A Hewlett Packard internal report has shown that men will apply to a position with just 60% of the requirements and qualifications, while women typically wait until they meet 100%. This creates a gender disparity when individuals begin to climb the corporate ranks.
You don’t need me to tell you this, but there isn’t an intrinsic lack of ambition in women. A variety of social factors contribute to this inequality and hesitation with regards to applying for jobs. Women face more social repercussions when negotiating their raises, often have to consider a company’s policies for working mothers and maternity leave and statistics show that employers expect male candidates to outperform women before considering an applicant’s qualifications, not to mention the variety of workplace power dynamics and microaggressions embedded in the experience of being a female professional.
Even before arriving at these institutional roadblocks, many women must face the limitations they impose upon themselves.

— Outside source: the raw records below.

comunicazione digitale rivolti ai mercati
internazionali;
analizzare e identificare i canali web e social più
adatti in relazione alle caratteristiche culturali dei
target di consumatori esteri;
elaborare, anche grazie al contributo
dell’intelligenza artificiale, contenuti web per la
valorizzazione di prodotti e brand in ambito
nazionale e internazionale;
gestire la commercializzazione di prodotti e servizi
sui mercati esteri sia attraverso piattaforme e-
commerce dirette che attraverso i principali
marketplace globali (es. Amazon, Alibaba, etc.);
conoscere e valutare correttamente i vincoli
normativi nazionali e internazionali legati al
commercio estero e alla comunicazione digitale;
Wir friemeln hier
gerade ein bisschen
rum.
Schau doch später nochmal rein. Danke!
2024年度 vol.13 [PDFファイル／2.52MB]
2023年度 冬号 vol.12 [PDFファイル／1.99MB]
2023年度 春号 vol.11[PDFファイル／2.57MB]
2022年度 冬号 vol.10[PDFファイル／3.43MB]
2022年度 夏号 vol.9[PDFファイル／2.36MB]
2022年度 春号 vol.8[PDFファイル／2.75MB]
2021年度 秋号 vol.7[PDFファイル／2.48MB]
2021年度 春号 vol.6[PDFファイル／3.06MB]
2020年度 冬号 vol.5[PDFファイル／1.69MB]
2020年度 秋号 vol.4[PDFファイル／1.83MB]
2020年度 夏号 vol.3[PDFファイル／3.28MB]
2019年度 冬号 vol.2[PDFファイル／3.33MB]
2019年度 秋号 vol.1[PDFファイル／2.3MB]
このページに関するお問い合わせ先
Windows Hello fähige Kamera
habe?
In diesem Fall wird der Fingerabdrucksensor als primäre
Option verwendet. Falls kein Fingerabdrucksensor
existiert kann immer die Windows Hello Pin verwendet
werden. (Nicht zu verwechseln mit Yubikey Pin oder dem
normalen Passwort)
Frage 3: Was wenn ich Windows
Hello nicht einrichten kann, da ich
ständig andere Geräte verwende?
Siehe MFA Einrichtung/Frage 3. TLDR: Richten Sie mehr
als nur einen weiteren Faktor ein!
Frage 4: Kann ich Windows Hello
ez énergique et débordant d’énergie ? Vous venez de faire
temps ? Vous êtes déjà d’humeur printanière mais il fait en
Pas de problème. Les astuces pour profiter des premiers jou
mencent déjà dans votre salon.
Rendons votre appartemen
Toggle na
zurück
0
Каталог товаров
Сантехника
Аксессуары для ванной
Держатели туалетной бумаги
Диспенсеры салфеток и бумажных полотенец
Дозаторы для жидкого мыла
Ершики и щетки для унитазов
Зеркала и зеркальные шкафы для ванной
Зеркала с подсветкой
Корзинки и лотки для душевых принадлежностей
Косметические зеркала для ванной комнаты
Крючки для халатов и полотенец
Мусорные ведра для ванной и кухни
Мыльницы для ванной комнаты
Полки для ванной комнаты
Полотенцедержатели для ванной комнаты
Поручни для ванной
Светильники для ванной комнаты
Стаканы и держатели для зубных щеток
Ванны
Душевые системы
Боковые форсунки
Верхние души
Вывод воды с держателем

Many of us grow up in social environments where we develop internalized misogyny, self-defeating thoughts, guilt for having ambition, and an entirely different understanding of ego than the men in our culture.
For hundreds of years, self-sufficiency wasn’t considered a quality that women could possess, and we still see the ramifications of this mentality today through the perpetuation of gender roles in and outside of the workplace and in the behaviors that we, as a society, choose to reward or punish in women. To counteract this corporate gender paradigm, we need a thoughtful, constructive set of changes at the institutional level, along with mindful internal ways of rejecting the insecurities ingrained in us as women.
In Linda Nochlin’s famed 1971 essay, “Why Have There Been No Great Women Artists?” Nochlin interrogates the issue of seeking out some inherent inadequacy in women that stunts their professional growth, whether that be talent, ambition, or genius, and instead frames the female experience within a sociocultural context, “by stressing the institutional, rather than the individual, or private preconditions for achievement or lack of it (…)”
Recognition drives us to succeed. We respond to the conditions of our workplace culture – many of which need to change at a socio-structural level not to accommodate women, but to enable all genders to reach their full potential. The Harvard Business Review notes the importance of recognition as a “motivational engine” that many women don’t receive on par with men in their early development.
With this, I stress the importance of having high-powered female colleagues, role models, and mentors. Leadership visibility is essential, as is representation. The interweaving of workplace changes that enable women to succeed, combined with the psychosocial push that “lean-in” feminism encourages, is crucial to seeing this cultural paradigm shift. Applying early and often – putting yourself out there and chasing your ambition exactly as your male colleagues are goes beyond serving your individual goals. It paves the way for the next generation of female professionals to change corporate culture and our culture at large.